(What to produce) Copy out every record below with complete accuracy.

[Stored data entries]
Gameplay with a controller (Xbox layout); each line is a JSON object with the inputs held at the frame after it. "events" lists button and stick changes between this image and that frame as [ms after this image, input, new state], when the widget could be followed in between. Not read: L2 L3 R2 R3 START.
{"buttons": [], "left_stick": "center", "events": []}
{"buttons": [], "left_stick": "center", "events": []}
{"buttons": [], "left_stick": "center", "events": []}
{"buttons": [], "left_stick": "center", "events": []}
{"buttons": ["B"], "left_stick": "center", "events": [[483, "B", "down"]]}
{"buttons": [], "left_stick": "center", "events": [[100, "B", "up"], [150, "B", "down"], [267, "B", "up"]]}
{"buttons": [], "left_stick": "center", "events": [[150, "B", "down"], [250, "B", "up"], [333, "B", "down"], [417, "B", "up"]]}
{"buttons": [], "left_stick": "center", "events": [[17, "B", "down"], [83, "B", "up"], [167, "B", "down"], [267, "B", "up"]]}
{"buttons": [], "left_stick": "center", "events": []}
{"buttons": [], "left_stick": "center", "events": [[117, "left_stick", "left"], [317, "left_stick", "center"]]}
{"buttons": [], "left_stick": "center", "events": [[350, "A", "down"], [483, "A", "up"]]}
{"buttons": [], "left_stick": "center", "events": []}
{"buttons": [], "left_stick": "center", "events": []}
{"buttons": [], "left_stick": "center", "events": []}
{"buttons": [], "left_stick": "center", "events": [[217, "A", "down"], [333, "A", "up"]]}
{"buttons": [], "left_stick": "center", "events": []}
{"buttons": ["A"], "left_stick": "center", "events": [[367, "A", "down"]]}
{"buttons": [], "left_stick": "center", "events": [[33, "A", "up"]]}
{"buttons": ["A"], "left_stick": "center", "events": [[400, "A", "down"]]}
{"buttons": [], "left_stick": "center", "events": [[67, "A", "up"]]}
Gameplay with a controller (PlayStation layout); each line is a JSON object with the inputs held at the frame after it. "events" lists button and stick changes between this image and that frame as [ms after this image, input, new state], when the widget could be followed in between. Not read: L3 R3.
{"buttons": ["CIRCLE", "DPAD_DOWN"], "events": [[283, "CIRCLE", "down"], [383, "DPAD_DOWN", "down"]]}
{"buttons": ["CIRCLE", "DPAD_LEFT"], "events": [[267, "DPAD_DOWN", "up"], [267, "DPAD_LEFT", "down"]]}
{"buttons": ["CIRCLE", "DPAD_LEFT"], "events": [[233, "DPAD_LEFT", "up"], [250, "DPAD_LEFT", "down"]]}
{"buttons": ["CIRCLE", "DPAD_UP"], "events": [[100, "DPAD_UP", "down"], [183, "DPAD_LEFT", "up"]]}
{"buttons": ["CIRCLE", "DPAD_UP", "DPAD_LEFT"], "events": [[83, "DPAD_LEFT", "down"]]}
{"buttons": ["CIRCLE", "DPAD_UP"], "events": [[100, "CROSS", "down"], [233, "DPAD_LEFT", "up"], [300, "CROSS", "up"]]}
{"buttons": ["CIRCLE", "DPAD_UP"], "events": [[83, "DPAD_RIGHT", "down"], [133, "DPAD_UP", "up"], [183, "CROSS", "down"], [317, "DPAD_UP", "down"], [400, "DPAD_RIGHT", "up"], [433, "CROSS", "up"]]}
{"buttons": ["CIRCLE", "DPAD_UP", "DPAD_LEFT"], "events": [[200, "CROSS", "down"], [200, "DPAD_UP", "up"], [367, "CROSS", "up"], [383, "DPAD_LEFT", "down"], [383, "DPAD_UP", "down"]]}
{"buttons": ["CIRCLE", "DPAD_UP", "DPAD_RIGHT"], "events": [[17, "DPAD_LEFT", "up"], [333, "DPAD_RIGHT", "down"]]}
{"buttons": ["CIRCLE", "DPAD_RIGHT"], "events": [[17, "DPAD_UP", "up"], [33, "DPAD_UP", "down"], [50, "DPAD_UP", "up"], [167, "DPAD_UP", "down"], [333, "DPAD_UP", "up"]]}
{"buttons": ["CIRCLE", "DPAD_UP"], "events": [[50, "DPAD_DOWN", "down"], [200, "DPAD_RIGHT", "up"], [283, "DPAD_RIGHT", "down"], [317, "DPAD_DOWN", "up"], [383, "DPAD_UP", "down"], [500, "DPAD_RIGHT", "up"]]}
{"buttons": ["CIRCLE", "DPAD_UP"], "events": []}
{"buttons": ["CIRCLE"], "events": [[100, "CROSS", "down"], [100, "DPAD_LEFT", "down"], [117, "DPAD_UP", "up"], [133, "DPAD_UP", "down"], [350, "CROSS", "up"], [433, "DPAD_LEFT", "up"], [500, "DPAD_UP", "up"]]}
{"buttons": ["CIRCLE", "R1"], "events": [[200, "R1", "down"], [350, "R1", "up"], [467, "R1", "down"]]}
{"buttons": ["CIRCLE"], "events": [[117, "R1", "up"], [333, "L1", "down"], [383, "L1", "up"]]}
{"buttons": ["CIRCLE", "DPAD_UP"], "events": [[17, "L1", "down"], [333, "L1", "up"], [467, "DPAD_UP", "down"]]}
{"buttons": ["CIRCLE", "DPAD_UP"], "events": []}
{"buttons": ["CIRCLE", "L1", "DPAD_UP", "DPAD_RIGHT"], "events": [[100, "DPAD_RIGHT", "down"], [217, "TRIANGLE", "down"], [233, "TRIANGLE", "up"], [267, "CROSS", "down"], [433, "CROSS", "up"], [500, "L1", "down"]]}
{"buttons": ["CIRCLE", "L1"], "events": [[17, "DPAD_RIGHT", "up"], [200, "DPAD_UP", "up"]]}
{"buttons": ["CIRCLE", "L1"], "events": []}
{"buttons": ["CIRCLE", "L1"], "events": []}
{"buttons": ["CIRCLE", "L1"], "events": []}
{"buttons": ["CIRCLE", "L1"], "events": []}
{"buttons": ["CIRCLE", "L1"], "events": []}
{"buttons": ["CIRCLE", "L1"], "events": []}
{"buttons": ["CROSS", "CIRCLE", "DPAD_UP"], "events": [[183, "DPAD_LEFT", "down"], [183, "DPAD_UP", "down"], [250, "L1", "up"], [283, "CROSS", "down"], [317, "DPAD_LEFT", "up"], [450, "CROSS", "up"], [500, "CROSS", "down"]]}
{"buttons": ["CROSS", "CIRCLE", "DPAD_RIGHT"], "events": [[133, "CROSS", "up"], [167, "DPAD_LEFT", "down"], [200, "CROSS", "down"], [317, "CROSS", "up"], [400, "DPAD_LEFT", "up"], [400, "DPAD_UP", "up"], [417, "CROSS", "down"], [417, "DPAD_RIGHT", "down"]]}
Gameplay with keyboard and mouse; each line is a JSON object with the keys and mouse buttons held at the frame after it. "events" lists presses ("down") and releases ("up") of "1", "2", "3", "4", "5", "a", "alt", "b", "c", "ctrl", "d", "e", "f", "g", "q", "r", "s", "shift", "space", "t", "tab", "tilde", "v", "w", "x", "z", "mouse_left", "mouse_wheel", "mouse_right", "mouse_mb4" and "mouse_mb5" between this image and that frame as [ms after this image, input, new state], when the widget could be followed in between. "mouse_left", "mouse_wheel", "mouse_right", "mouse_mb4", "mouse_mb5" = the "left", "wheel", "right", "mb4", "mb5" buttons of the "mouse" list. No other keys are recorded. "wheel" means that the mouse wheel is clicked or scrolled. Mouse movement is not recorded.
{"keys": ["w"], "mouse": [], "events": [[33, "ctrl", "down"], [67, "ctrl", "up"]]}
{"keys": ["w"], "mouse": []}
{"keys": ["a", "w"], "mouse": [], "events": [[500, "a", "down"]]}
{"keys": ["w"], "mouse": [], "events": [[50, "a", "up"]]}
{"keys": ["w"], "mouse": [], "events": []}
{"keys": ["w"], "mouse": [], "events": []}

(Exercise solution)
Gameplay with a controller (Xbox layout); each line is a JSON object with the inputs held at the frame after it. "events" lists button and stick changes between this image and that frame as [ms after this image, input, new state], when the widget could be followed in between. Not read: L2 L3 R2 R3 START.
{"buttons": [], "left_stick": "center", "events": []}
{"buttons": [], "left_stick": "center", "events": []}
{"buttons": [], "left_stick": "center", "events": []}
{"buttons": [], "left_stick": "center", "events": []}
{"buttons": ["B"], "left_stick": "center", "events": [[483, "B", "down"]]}
{"buttons": [], "left_stick": "center", "events": [[100, "B", "up"], [150, "B", "down"], [267, "B", "up"]]}
{"buttons": [], "left_stick": "center", "events": [[150, "B", "down"], [250, "B", "up"], [333, "B", "down"], [417, "B", "up"]]}
{"buttons": [], "left_stick": "center", "events": [[17, "B", "down"], [83, "B", "up"], [167, "B", "down"], [267, "B", "up"]]}
{"buttons": [], "left_stick": "center", "events": []}
{"buttons": [], "left_stick": "center", "events": [[117, "left_stick", "left"], [317, "left_stick", "center"]]}
{"buttons": [], "left_stick": "center", "events": [[350, "A", "down"], [483, "A", "up"]]}
{"buttons": [], "left_stick": "center", "events": []}
{"buttons": [], "left_stick": "center", "events": []}
{"buttons": [], "left_stick": "center", "events": []}
{"buttons": [], "left_stick": "center", "events": [[217, "A", "down"], [333, "A", "up"]]}
{"buttons": [], "left_stick": "center", "events": []}
{"buttons": ["A"], "left_stick": "center", "events": [[367, "A", "down"]]}
{"buttons": [], "left_stick": "center", "events": [[33, "A", "up"]]}
{"buttons": ["A"], "left_stick": "center", "events": [[400, "A", "down"]]}
{"buttons": [], "left_stick": "center", "events": [[67, "A", "up"]]}
Gameplay with a controller (PlayStation layout); each line is a JSON object with the inputs held at the frame after it. "events" lists button and stick changes between this image and that frame as [ms after this image, input, new state], when the widget could be followed in between. Not read: L3 R3.
{"buttons": ["CIRCLE", "DPAD_DOWN"], "events": [[283, "CIRCLE", "down"], [383, "DPAD_DOWN", "down"]]}
{"buttons": ["CIRCLE", "DPAD_LEFT"], "events": [[267, "DPAD_DOWN", "up"], [267, "DPAD_LEFT", "down"]]}
{"buttons": ["CIRCLE", "DPAD_LEFT"], "events": [[233, "DPAD_LEFT", "up"], [250, "DPAD_LEFT", "down"]]}
{"buttons": ["CIRCLE", "DPAD_UP"], "events": [[100, "DPAD_UP", "down"], [183, "DPAD_LEFT", "up"]]}
{"buttons": ["CIRCLE", "DPAD_UP", "DPAD_LEFT"], "events": [[83, "DPAD_LEFT", "down"]]}
{"buttons": ["CIRCLE", "DPAD_UP"], "events": [[100, "CROSS", "down"], [233, "DPAD_LEFT", "up"], [300, "CROSS", "up"]]}
{"buttons": ["CIRCLE", "DPAD_UP"], "events": [[83, "DPAD_RIGHT", "down"], [133, "DPAD_UP", "up"], [183, "CROSS", "down"], [317, "DPAD_UP", "down"], [400, "DPAD_RIGHT", "up"], [433, "CROSS", "up"]]}
{"buttons": ["CIRCLE", "DPAD_UP", "DPAD_LEFT"], "events": [[200, "CROSS", "down"], [200, "DPAD_UP", "up"], [367, "CROSS", "up"], [383, "DPAD_LEFT", "down"], [383, "DPAD_UP", "down"]]}
{"buttons": ["CIRCLE", "DPAD_UP", "DPAD_RIGHT"], "events": [[17, "DPAD_LEFT", "up"], [333, "DPAD_RIGHT", "down"]]}
{"buttons": ["CIRCLE", "DPAD_RIGHT"], "events": [[17, "DPAD_UP", "up"], [33, "DPAD_UP", "down"], [50, "DPAD_UP", "up"], [167, "DPAD_UP", "down"], [333, "DPAD_UP", "up"]]}
{"buttons": ["CIRCLE", "DPAD_UP"], "events": [[50, "DPAD_DOWN", "down"], [200, "DPAD_RIGHT", "up"], [283, "DPAD_RIGHT", "down"], [317, "DPAD_DOWN", "up"], [383, "DPAD_UP", "down"], [500, "DPAD_RIGHT", "up"]]}
{"buttons": ["CIRCLE", "DPAD_UP"], "events": []}
{"buttons": ["CIRCLE"], "events": [[100, "CROSS", "down"], [100, "DPAD_LEFT", "down"], [117, "DPAD_UP", "up"], [133, "DPAD_UP", "down"], [350, "CROSS", "up"], [433, "DPAD_LEFT", "up"], [500, "DPAD_UP", "up"]]}
{"buttons": ["CIRCLE", "R1"], "events": [[200, "R1", "down"], [350, "R1", "up"], [467, "R1", "down"]]}
{"buttons": ["CIRCLE"], "events": [[117, "R1", "up"], [333, "L1", "down"], [383, "L1", "up"]]}
{"buttons": ["CIRCLE", "DPAD_UP"], "events": [[17, "L1", "down"], [333, "L1", "up"], [467, "DPAD_UP", "down"]]}
{"buttons": ["CIRCLE", "DPAD_UP"], "events": []}
{"buttons": ["CIRCLE", "L1", "DPAD_UP", "DPAD_RIGHT"], "events": [[100, "DPAD_RIGHT", "down"], [217, "TRIANGLE", "down"], [233, "TRIANGLE", "up"], [267, "CROSS", "down"], [433, "CROSS", "up"], [500, "L1", "down"]]}
{"buttons": ["CIRCLE", "L1"], "events": [[17, "DPAD_RIGHT", "up"], [200, "DPAD_UP", "up"]]}
{"buttons": ["CIRCLE", "L1"], "events": []}
{"buttons": ["CIRCLE", "L1"], "events": []}
{"buttons": ["CIRCLE", "L1"], "events": []}
{"buttons": ["CIRCLE", "L1"], "events": []}
{"buttons": ["CIRCLE", "L1"], "events": []}
{"buttons": ["CIRCLE", "L1"], "events": []}
{"buttons": ["CROSS", "CIRCLE", "DPAD_UP"], "events": [[183, "DPAD_LEFT", "down"], [183, "DPAD_UP", "down"], [250, "L1", "up"], [283, "CROSS", "down"], [317, "DPAD_LEFT", "up"], [450, "CROSS", "up"], [500, "CROSS", "down"]]}
{"buttons": ["CROSS", "CIRCLE", "DPAD_RIGHT"], "events": [[133, "CROSS", "up"], [167, "DPAD_LEFT", "down"], [200, "CROSS", "down"], [317, "CROSS", "up"], [400, "DPAD_LEFT", "up"], [400, "DPAD_UP", "up"], [417, "CROSS", "down"], [417, "DPAD_RIGHT", "down"]]}
Gameplay with keyboard and mouse; each line is a JSON object with the keys and mouse buttons held at the frame after it. "events" lists presses ("down") and releases ("up") of "1", "2", "3", "4", "5", "a", "alt", "b", "c", "ctrl", "d", "e", "f", "g", "q", "r", "s", "shift", "space", "t", "tab", "tilde", "v", "w", "x", "z", "mouse_left", "mouse_wheel", "mouse_right", "mouse_mb4" and "mouse_mb5" between this image and that frame as [ms after this image, input, new state], when the widget could be followed in between. "mouse_left", "mouse_wheel", "mouse_right", "mouse_mb4", "mouse_mb5" = the "left", "wheel", "right", "mb4", "mb5" buttons of the "mouse" list. No other keys are recorded. "wheel" means that the mouse wheel is clicked or scrolled. Mouse movement is not recorded.
{"keys": ["w"], "mouse": [], "events": [[33, "ctrl", "down"], [67, "ctrl", "up"]]}
{"keys": ["w"], "mouse": []}
{"keys": ["a", "w"], "mouse": [], "events": [[500, "a", "down"]]}
{"keys": ["w"], "mouse": [], "events": [[50, "a", "up"]]}
{"keys": ["w"], "mouse": [], "events": []}
{"keys": ["w"], "mouse": [], "events": []}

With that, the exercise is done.